The rules regarding the alternative worlds reality, and who knows of it, and has what power to get there (either through doorways - before Houdini and Conan Doyle steal them for their master - or through portraits done by the artist from The Picture of Dorian Gray) - all was very woolly and vague for me at first.
So too seemed the plot - it took far too far before I had a handle on what was supposed to be the quest featured in this volume - so far in it goes against my nature to discuss things on so high a page number. And there remain aspects of the time travelling side of the saga, aspects regarding the causes, clauses and consequences, that I still haven't got my head around.
I have got my head around the merits of the book, however. Prime amongst them, for me, is the definitive way anything and everything can find a way into things. Nowhere else will Greek and Norse myth, and classical children's literature, meet over Arthurian legend, so completely, compellingly, and, most importantly, most sensibly. The author's ease extends to character, from reimaginings of known people, to others we might think we haven't met before, such as the misplaced young Rose here.
I am sure if a full-on fantasy drama sequence could be had Owen would be competent at it - he writes action, movement, location, and the difficult art of many characters interacting simultaneously all very well. It's just this book, with its longueurs before the crux of things is met, does not allow him to enter full flight.
It's at this point I look over what I've written here and realise I have already said more I thought I would be saying, but that's to this book's merit. This is definitely not a slapdash brainless actioner - the author comes across as far too intelligent for that, and if it were ever filmed (which I can't see happening) it would be a lot more arthouse than popcorn flummery.
I still find it hard to relate to the entire series, however long it turns out to be - Owen already has one decalogue under his belt. But this certainly suggests, and strongly, a distinctive alternative to the teen fantasy norm. It might flummox people - certainly I don't think starting here is to be advised, what with Captain Nemo coming back to life after several characters have already seen him into his grave, and Stephen both disappearing and still being around for the finale.
It also might flummox those people expecting a dragon saga - they are there, but they take a lot of seeking out.
But despite all my brow furrowing, and wondering just what I'd missed, I did find the flow and drama of the story, the craft and knowledge of the author, quite absorbing long enough before the end.
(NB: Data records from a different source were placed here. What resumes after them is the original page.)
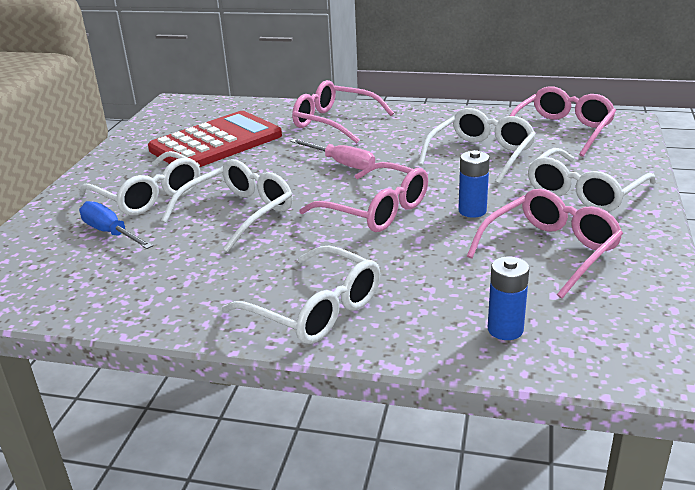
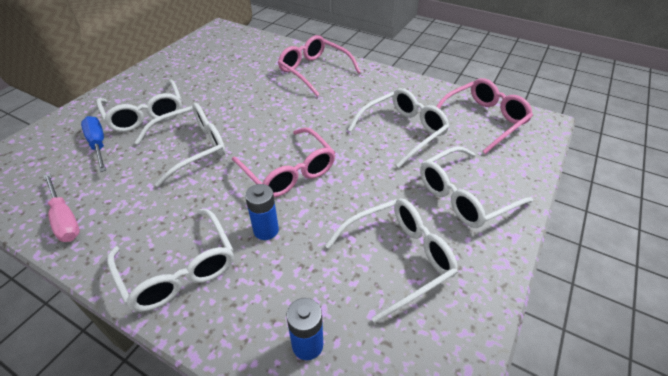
camera: 15 degrees right, 15 degrees up
red calculator [148,111,282,167] -> none
pink screwdriver [290,139,375,170] -> pink screwdriver moved to [44,173,80,242]
blue battery [458,150,490,218] -> blue battery moved to [245,184,279,240]
pink glasses [467,189,623,299] -> white glasses [325,199,458,323]

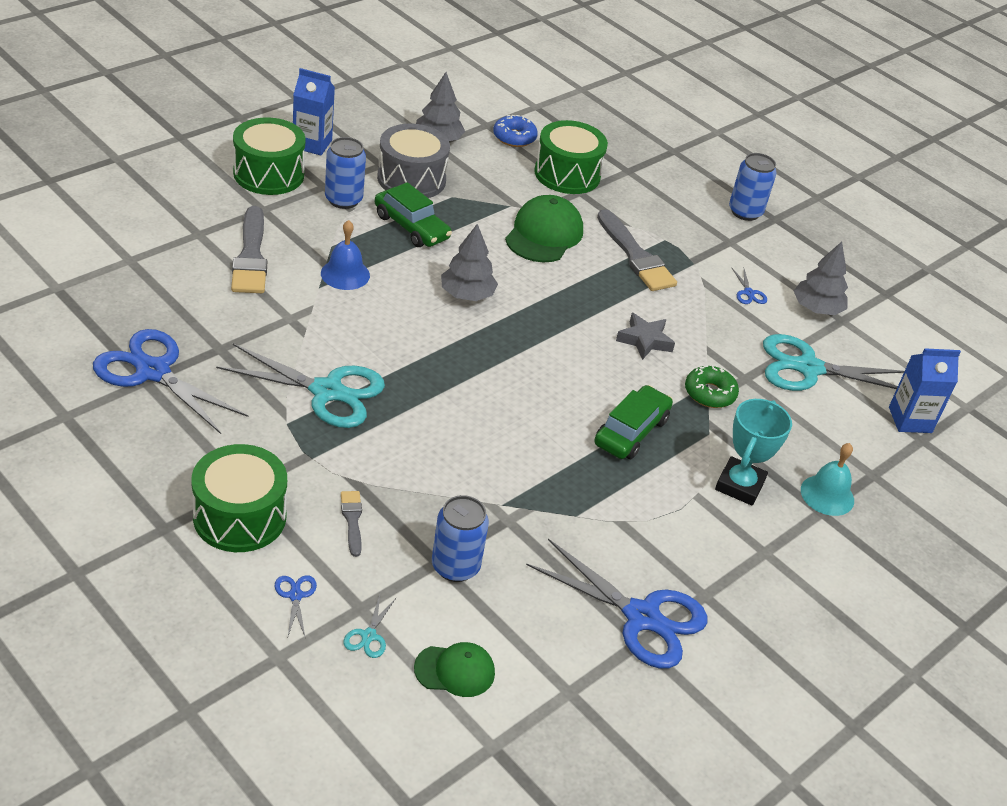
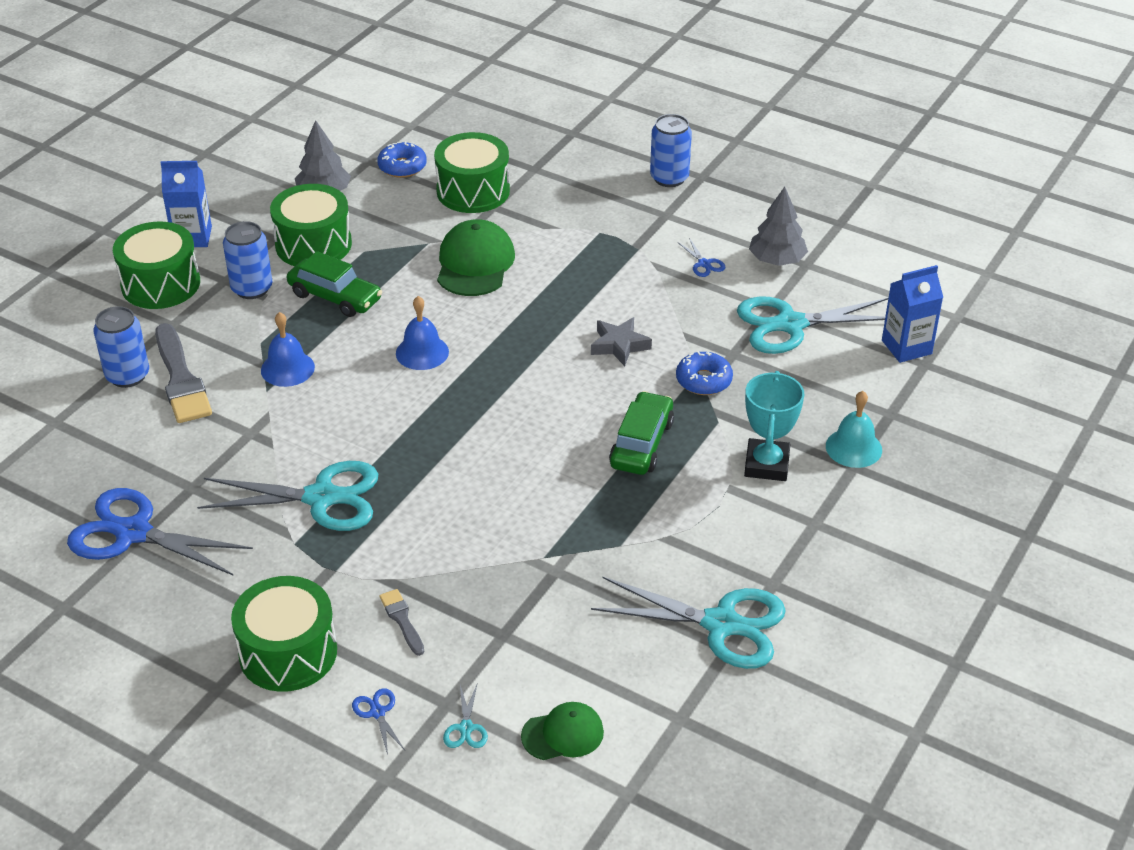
camera: 10 degrees left, 0 degrees up
grey drum [377,124,450,198] -> green drum [270,184,352,266]
blue can [432,495,489,582] -> blue can moved to [93,306,149,388]
grey tree [441,224,498,301] -> blue bell [396,296,449,370]
blue scissors [526,539,707,669] -> turquoise scissors [591,577,786,669]
grey brush [597,209,677,291] -> none
green donut [685,365,739,408] -> blue donut [676,351,733,395]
Sometimes you have to live as a fantasy hero yourself - with a struggle to face, but one that's worth it.
I must thank the kind and nice publishers for my review copy.
This is immeasurably better than the graphic novels of "The League of Extraordinary Gentlemen". You might be better off filing it next to Jasper Fforde's original playful mixtures, especially when, here at least, the comedy comes stronger as one gets more settled into things.
Teen fantasy readers should be prepared to be absorbed further in Victorian times with the trilogy starting with Mortlock by John Mayhew.